The Leinster star and father-of-two was nearly 18 when his younger brother Andrew died at the family farm in Ballyhooly, Co Cork.
“I lost my brother,” he says, “and I could see the impact it had on my parents and my siblings.”
“When a child dies, it affects everybody in the family.”
Andrew died on the family farm and his mother found him.
“It came out of the blue. There were no signs leading up to it, none whatsoever. There was no note. Nothing was ever the same again. My parents went through a tough time,” he says.
“They had four other kids who needed attention. I saw them struggling, and my siblings struggling... It happened in October and I did my Leaving Cert the following June. It was tough on all of us.
“Nothing was ever the same again,” says Mike. “You never get back to the way things were after something like that. It took my parents years to find their ‘new normal’.”

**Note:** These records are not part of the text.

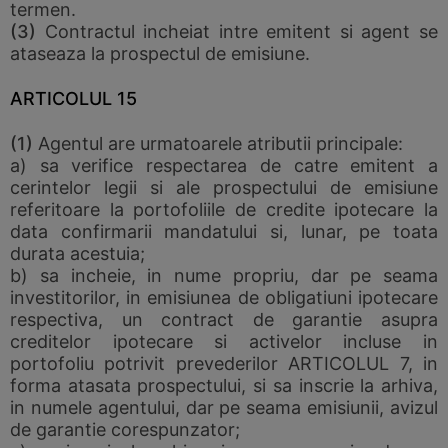
termen.
(3)
Contractul incheiat intre emitent si agent se
ataseaza la prospectul de emisiune.
ARTICOLUL 15
(1)
Agentul are urmatoarele atributii principale:
a) sa verifice respectarea de catre emitent a
cerintelor legii si ale prospectului de emisiune
referitoare la portofoliile de credite ipotecare la
data confirmarii mandatului si, lunar, pe toata
durata acestuia;
b) sa incheie, in nume propriu, dar pe seama
investitorilor, in emisiunea de obligatiuni ipotecare
respectiva, un contract de garantie asupra
creditelor ipotecare si activelor incluse in
portofoliu potrivit prevederilor ARTICOLUL 7, in
forma atasata prospectului, si sa inscrie la arhiva,
in numele agentului, dar pe seama emisiunii, avizul
de garantie corespunzator;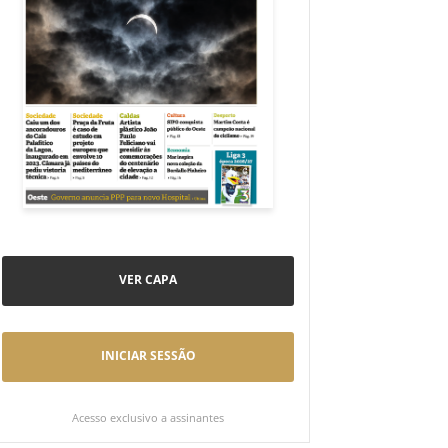
VER CAPA
INICIAR SESSÃO
Acesso exclusivo a assinantes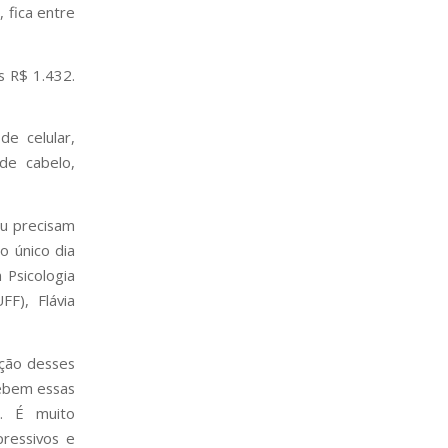
 fica entre
s R$ 1.432.
e celular,
 de cabelo,
ou precisam
o único dia
 Psicologia
FF), Flávia
pção desses
cebem essas
l. É muito
ressivos e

Mike is now an ambassador for Anam Cara, the support group for bereaved parents, and was speaking as he launched the #daddyandme campaign in the run up to Father’s Day on June 21.
The campaign aims to raise awareness of the difficulties facing bereaved dads, and raise funds for support services for parents who have lost a child.
“People treat bereaved fathers differently from mothers,” Ross said.
“They often ask men in the situation ‘How’s your wife coping?’ I think it’s great that with Father’s Day coming up, the #daddyandme campaign puts the focus back on fathers.”
The rugby player, who has been capped 49 times for his country, said he was speaking about his own loss to help others cope with bereavement.
“It can be a very powerful thing to listen to other people and share your own story,” he said. “That’s why I’m doing this, talking about my brother and how it affected our family.
“I’m passionate about the work of Anam Cara, because they organise open nights and a helpline and provide lots of outlets for men to engage and receive the support they need.
“I’d like to say to any man out there who has lost a child or a sibling, don’t bottle it up. You’re not alone,” he said.